══ DATASET RECORDS ══

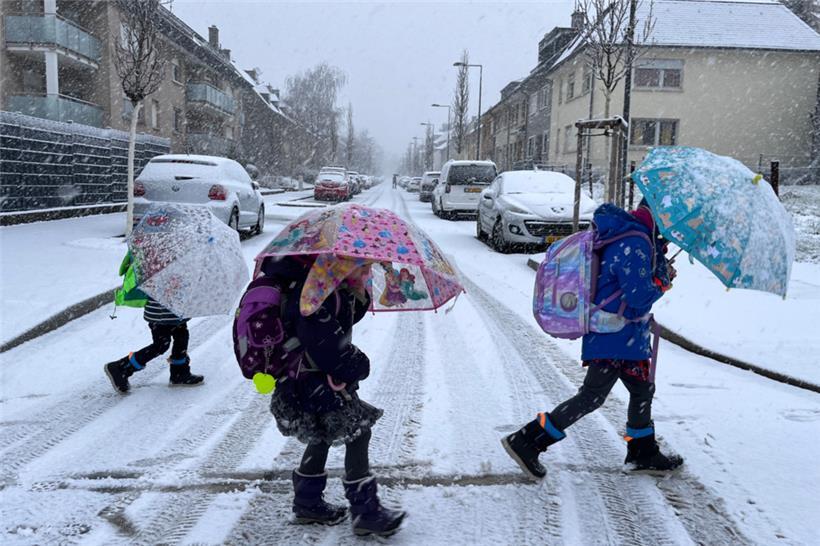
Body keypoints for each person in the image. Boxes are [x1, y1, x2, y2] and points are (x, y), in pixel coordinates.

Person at [503, 199, 683, 478]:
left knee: (641, 389)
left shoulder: (632, 235)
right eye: (671, 220)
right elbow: (638, 298)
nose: (672, 229)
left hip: (623, 334)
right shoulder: (635, 242)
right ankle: (528, 440)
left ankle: (642, 451)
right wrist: (663, 282)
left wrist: (657, 264)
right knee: (592, 396)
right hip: (614, 334)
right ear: (660, 216)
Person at [261, 255, 406, 538]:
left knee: (322, 432)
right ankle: (366, 512)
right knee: (358, 431)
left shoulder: (327, 287)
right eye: (363, 267)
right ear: (343, 265)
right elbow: (325, 344)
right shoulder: (315, 294)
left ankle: (307, 501)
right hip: (311, 378)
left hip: (308, 378)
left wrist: (357, 294)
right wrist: (357, 364)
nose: (368, 273)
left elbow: (341, 318)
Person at [103, 296, 204, 393]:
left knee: (181, 337)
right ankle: (121, 367)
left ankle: (179, 373)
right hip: (160, 314)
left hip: (176, 312)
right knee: (161, 345)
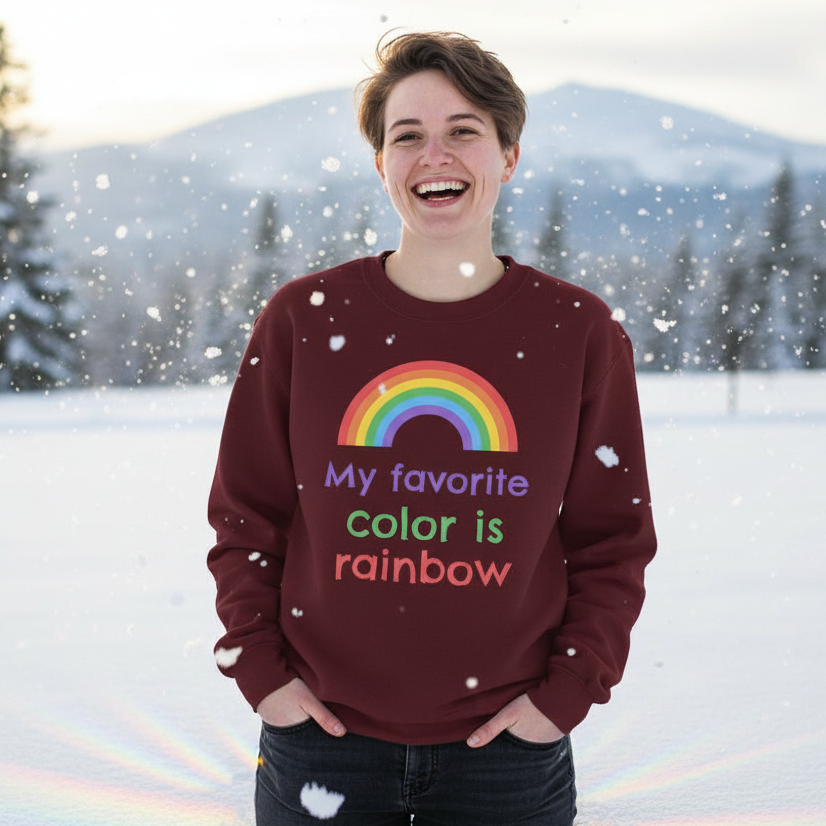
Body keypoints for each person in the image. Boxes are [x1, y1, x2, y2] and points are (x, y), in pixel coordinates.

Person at [207, 31, 657, 825]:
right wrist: (264, 678)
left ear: (508, 156)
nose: (433, 156)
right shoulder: (306, 319)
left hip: (507, 757)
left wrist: (565, 695)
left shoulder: (577, 331)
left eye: (463, 131)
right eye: (407, 136)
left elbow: (611, 539)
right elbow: (247, 516)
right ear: (381, 162)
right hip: (321, 740)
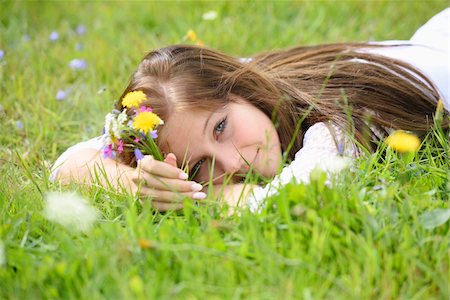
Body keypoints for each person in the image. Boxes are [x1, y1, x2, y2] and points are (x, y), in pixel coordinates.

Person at [51, 8, 449, 212]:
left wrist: (198, 196)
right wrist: (134, 181)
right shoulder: (246, 92)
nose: (232, 163)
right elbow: (68, 163)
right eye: (196, 167)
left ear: (240, 87)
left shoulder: (337, 119)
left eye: (221, 128)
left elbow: (286, 202)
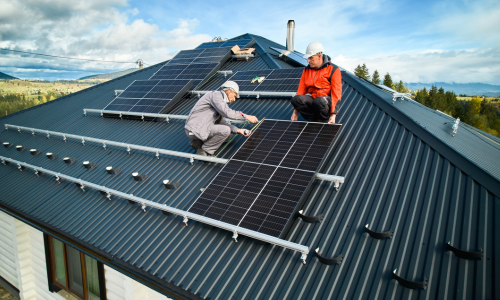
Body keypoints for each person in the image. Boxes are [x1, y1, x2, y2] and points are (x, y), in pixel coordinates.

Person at [185, 81, 258, 157]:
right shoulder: (215, 95)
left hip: (201, 129)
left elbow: (222, 123)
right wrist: (246, 116)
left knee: (229, 135)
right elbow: (227, 112)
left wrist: (239, 130)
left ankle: (198, 142)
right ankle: (205, 150)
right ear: (229, 91)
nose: (234, 99)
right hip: (194, 129)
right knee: (225, 131)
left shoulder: (219, 104)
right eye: (234, 95)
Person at [290, 42, 342, 124]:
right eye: (308, 58)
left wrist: (333, 114)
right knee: (296, 99)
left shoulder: (333, 70)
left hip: (324, 101)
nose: (308, 61)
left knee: (319, 101)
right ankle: (313, 121)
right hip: (313, 100)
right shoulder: (306, 70)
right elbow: (301, 90)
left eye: (311, 58)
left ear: (319, 56)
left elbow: (336, 93)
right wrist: (295, 111)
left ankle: (324, 121)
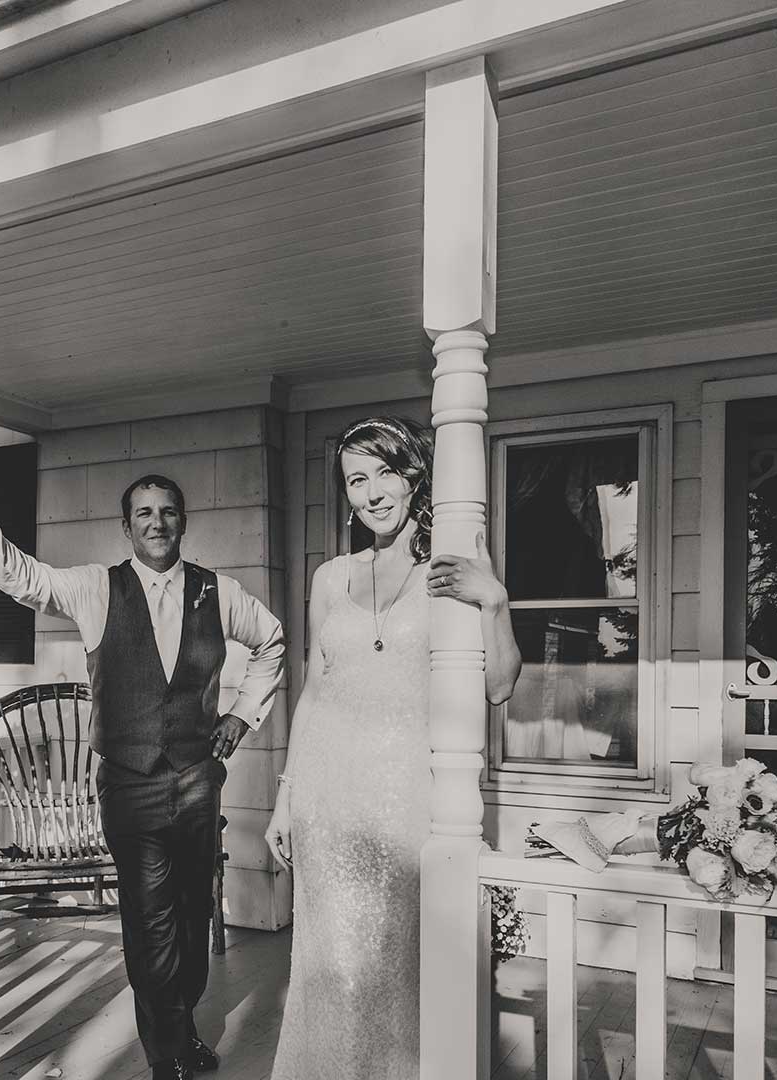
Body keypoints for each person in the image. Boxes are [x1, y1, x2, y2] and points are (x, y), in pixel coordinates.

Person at [0, 468, 286, 1080]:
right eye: (144, 513)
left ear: (182, 520)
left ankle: (180, 1025)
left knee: (191, 916)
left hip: (196, 780)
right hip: (129, 785)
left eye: (167, 511)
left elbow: (272, 640)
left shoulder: (218, 592)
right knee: (149, 918)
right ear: (127, 526)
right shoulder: (94, 588)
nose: (157, 522)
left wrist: (242, 716)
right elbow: (19, 576)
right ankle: (167, 1054)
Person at [264, 416, 521, 1079]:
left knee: (400, 957)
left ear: (413, 476)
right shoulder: (330, 579)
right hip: (327, 794)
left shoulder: (452, 569)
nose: (372, 493)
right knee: (335, 960)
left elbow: (498, 687)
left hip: (408, 792)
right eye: (355, 479)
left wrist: (492, 603)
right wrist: (284, 797)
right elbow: (313, 692)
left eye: (384, 473)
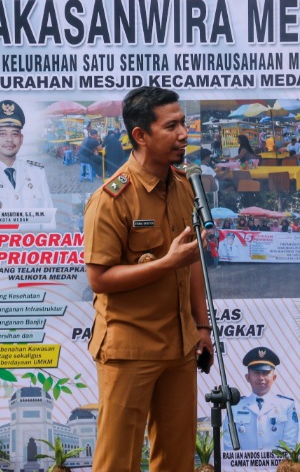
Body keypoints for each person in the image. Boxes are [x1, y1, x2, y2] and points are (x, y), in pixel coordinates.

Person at [83, 86, 213, 472]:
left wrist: (201, 325)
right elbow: (99, 278)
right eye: (171, 126)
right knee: (117, 461)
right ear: (140, 135)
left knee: (176, 459)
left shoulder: (185, 186)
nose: (184, 134)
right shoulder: (111, 198)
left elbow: (190, 264)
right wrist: (165, 262)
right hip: (129, 348)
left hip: (179, 345)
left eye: (183, 123)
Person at [222, 347, 298, 450]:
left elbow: (289, 445)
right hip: (243, 465)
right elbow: (229, 446)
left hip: (277, 465)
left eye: (266, 373)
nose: (261, 377)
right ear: (248, 377)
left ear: (274, 377)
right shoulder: (235, 407)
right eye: (256, 373)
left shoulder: (286, 406)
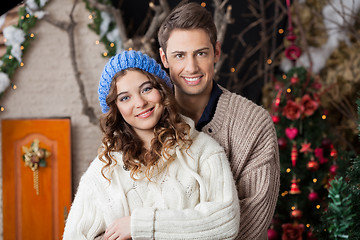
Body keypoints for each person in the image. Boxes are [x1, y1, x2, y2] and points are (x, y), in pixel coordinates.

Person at [62, 50, 240, 240]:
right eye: (125, 98)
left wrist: (141, 225)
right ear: (116, 109)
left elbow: (226, 222)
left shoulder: (204, 150)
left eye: (146, 89)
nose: (140, 102)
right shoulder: (104, 170)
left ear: (161, 90)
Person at [157, 2, 280, 239]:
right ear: (164, 58)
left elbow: (253, 221)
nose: (191, 67)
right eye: (179, 56)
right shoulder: (147, 118)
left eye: (201, 53)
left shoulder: (255, 123)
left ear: (217, 52)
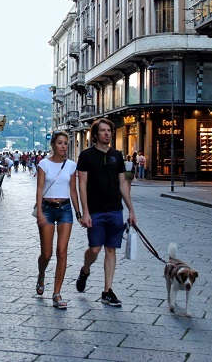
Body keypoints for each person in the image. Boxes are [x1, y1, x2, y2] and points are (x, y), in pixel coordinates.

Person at [76, 117, 137, 307]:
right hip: (95, 211)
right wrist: (85, 212)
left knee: (111, 249)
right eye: (103, 131)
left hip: (114, 210)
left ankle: (107, 291)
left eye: (109, 130)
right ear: (95, 134)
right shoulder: (86, 156)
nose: (107, 133)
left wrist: (131, 210)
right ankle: (85, 270)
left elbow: (123, 184)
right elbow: (82, 185)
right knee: (95, 248)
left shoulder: (117, 155)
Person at [34, 131, 79, 309]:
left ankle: (57, 293)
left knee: (62, 251)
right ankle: (41, 274)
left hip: (65, 210)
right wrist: (39, 212)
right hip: (47, 208)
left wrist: (79, 212)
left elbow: (73, 191)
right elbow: (39, 189)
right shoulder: (43, 164)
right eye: (60, 143)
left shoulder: (71, 166)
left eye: (66, 143)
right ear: (53, 145)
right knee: (47, 254)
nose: (63, 146)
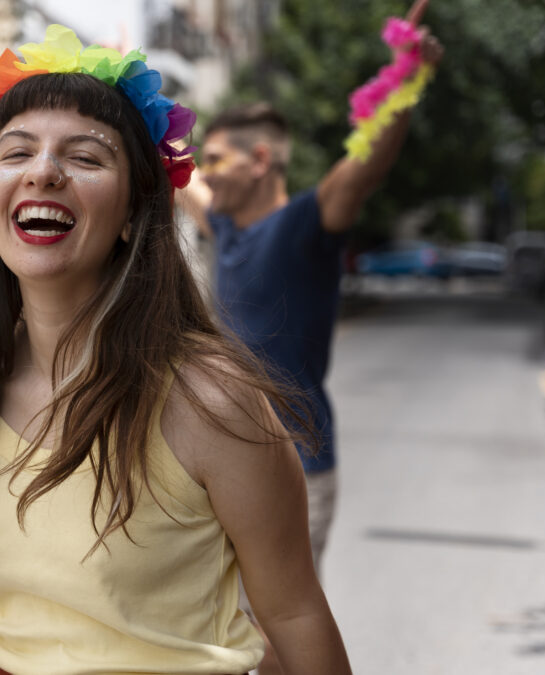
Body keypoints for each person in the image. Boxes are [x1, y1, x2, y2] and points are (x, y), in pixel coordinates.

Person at [0, 25, 351, 675]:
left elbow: (295, 615)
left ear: (133, 214)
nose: (44, 170)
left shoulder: (212, 401)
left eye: (86, 157)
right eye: (16, 152)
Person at [176, 15, 442, 674]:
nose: (206, 171)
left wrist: (406, 81)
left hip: (299, 461)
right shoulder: (227, 232)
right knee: (226, 623)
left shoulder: (303, 224)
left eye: (218, 158)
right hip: (222, 460)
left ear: (261, 159)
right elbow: (176, 172)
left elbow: (363, 168)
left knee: (276, 632)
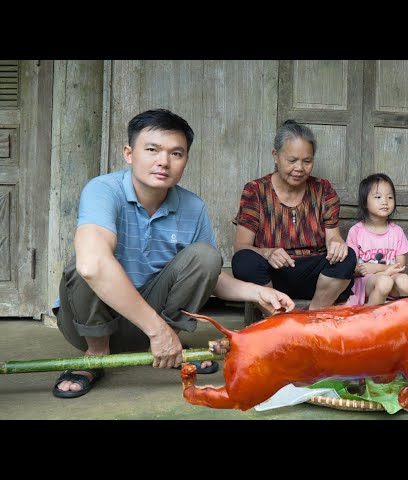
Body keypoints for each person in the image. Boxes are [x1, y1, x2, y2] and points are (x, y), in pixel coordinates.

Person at [52, 109, 295, 399]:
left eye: (176, 153)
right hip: (88, 324)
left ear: (185, 160)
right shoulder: (103, 190)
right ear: (129, 154)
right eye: (152, 150)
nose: (163, 162)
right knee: (85, 261)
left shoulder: (193, 207)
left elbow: (210, 275)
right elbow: (92, 265)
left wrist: (258, 293)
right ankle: (96, 355)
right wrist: (158, 331)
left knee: (205, 255)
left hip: (150, 321)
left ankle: (167, 350)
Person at [231, 119, 356, 310]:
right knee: (243, 261)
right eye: (292, 161)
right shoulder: (256, 190)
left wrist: (336, 244)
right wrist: (268, 252)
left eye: (307, 161)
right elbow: (241, 246)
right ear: (276, 155)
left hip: (317, 280)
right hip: (273, 277)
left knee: (347, 256)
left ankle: (312, 316)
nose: (299, 168)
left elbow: (334, 237)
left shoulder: (323, 189)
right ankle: (277, 317)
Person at [345, 173, 408, 305]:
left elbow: (400, 267)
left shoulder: (397, 232)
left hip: (392, 276)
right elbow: (353, 268)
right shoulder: (356, 231)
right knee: (384, 281)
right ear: (365, 202)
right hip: (367, 283)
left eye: (390, 197)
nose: (385, 201)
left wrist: (375, 268)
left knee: (405, 281)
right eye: (378, 197)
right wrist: (384, 270)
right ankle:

═══

◆ **DIRECTIONS FOR THIS TASK**: Reproduce the data above exactly, but only the lines from the one showing "nose: (234, 99)" through the one showing "left shoulder: (185, 186)", with both ends kept and the pictures left out.

◆ **TASK RESPONSE**:
nose: (234, 99)
right hip: (194, 129)
right knee: (225, 131)
left shoulder: (219, 104)
right eye: (234, 95)
Person at [290, 42, 342, 124]:
right eye: (308, 58)
left wrist: (333, 114)
right knee: (296, 99)
left shoulder: (333, 70)
left hip: (324, 101)
nose: (308, 61)
left knee: (319, 101)
right ankle: (313, 121)
right hip: (313, 100)
right shoulder: (306, 70)
right elbow: (301, 90)
left eye: (311, 58)
left ear: (319, 56)
left elbow: (336, 93)
right wrist: (295, 111)
left ankle: (324, 121)
Body keypoints for each person in the image. Boxes are [x1, y1, x2, y2] and points are (x, y), in pixel coordinates.

Person at [0, 468, 286, 1080]:
right eye: (144, 513)
left ear: (182, 520)
left ankle: (180, 1025)
left knee: (191, 916)
left hip: (196, 780)
right hip: (129, 785)
left eye: (167, 511)
left elbow: (272, 640)
left shoulder: (218, 592)
right knee: (149, 918)
right ear: (127, 526)
right shoulder: (94, 588)
nose: (157, 522)
left wrist: (242, 716)
right elbow: (19, 576)
right ankle: (167, 1054)
Person at [264, 416, 521, 1079]:
left knee: (400, 957)
left ear: (413, 476)
right shoulder: (330, 579)
right hip: (327, 794)
left shoulder: (452, 569)
nose: (372, 493)
right knee: (335, 960)
left elbow: (498, 687)
left hip: (408, 792)
right eye: (355, 479)
left wrist: (492, 603)
right wrist: (284, 797)
right elbow: (313, 692)
left eye: (384, 473)
Body keypoints for each person in the image. Boxes are [x1, y1, x2, y2] and points are (x, y), in pixel coordinates.

Person at [83, 86, 213, 472]:
left wrist: (201, 325)
right elbow: (99, 278)
right eye: (171, 126)
right knee: (117, 461)
right ear: (140, 135)
left knee: (176, 459)
left shoulder: (185, 186)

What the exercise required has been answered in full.